We use cookies and other similar technologies (Cookies) to enhance your experience and to provide you with relevant content and ads. By using our website, you are agreeing to the use of Cookies. You can change your settings at any time. Cookie Policy.

Stream Processing Conclusion of a 5-Part Series on Technologies Changing our View of the Data Warehouse

Originally published April 5, 2012

The information management paradigm of the past decade has been to transfer data into databases to make it accessible to decision makers and knowledge workers. To reduce query loads and processing demands on operational systems, data from those operational systems is typically transferred into data warehouses where it is becomes part of the information value chain.

In the value chain (data → information → knowledge → action → results) that leads from data availability to business results, making data available is just a small part of the cycle. One of the goals of information management is to use the information gleaned from the data to achieve business results. One technology that has made that information more accessible, albeit in a different paradigm, is stream processing. With stream processing, and other forms of operational business intelligence (some covered in this series), data is processed before it is stored (if it is ever stored), not after.

Data velocity can severely tax a store-then-process solution, thereby limiting the availability of that data for business intelligence and business results. Stream processing brings the processing into real-time and eliminates data load cycles and at least some of the manual intervention. Stream processing is often the only way to process high velocity and high volume data.

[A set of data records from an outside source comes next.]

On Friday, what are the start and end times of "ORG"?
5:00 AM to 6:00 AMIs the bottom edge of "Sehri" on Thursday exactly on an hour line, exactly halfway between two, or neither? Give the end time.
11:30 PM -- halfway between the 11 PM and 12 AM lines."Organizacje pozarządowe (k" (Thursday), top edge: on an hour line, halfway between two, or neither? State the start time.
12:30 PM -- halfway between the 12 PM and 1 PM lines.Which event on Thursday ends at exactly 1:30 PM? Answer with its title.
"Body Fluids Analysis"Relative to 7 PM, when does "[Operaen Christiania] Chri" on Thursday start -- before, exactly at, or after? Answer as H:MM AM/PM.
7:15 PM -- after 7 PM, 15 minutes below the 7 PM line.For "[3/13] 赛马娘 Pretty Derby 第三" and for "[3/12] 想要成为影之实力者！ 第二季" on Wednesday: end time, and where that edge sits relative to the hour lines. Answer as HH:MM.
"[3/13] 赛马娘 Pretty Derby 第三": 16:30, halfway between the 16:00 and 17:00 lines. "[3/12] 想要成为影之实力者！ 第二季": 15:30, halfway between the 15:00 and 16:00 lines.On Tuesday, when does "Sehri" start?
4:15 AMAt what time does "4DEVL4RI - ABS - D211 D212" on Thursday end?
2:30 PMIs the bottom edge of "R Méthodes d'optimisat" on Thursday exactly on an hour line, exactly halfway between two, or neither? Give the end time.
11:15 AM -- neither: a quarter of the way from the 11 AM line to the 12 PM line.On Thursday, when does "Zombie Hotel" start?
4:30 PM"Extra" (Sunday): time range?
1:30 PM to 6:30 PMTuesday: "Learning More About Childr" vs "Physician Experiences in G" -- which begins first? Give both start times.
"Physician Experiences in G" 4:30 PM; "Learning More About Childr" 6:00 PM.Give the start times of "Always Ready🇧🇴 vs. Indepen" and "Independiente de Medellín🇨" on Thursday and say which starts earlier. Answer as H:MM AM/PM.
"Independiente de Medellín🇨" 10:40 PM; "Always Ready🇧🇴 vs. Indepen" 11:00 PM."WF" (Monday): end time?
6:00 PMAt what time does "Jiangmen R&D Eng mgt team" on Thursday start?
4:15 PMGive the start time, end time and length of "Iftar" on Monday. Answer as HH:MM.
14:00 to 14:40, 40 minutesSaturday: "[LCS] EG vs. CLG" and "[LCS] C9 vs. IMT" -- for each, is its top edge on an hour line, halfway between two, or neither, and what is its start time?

Since all data can contribute to the information management value chain and speed is essential, many companies are turning to processing directly on the data stream with a process-first approach. It’s more important to process data than store it; and with data stream processing, multiple streams can be analyzed at once. It has become very common to spread the operational workload around by processing different transactions of the same type in multiple systems. With stream processing, all of these streams can be processed at the same time. The added complexity of multiple streams is sometimes referred to as complex event processing (CEP).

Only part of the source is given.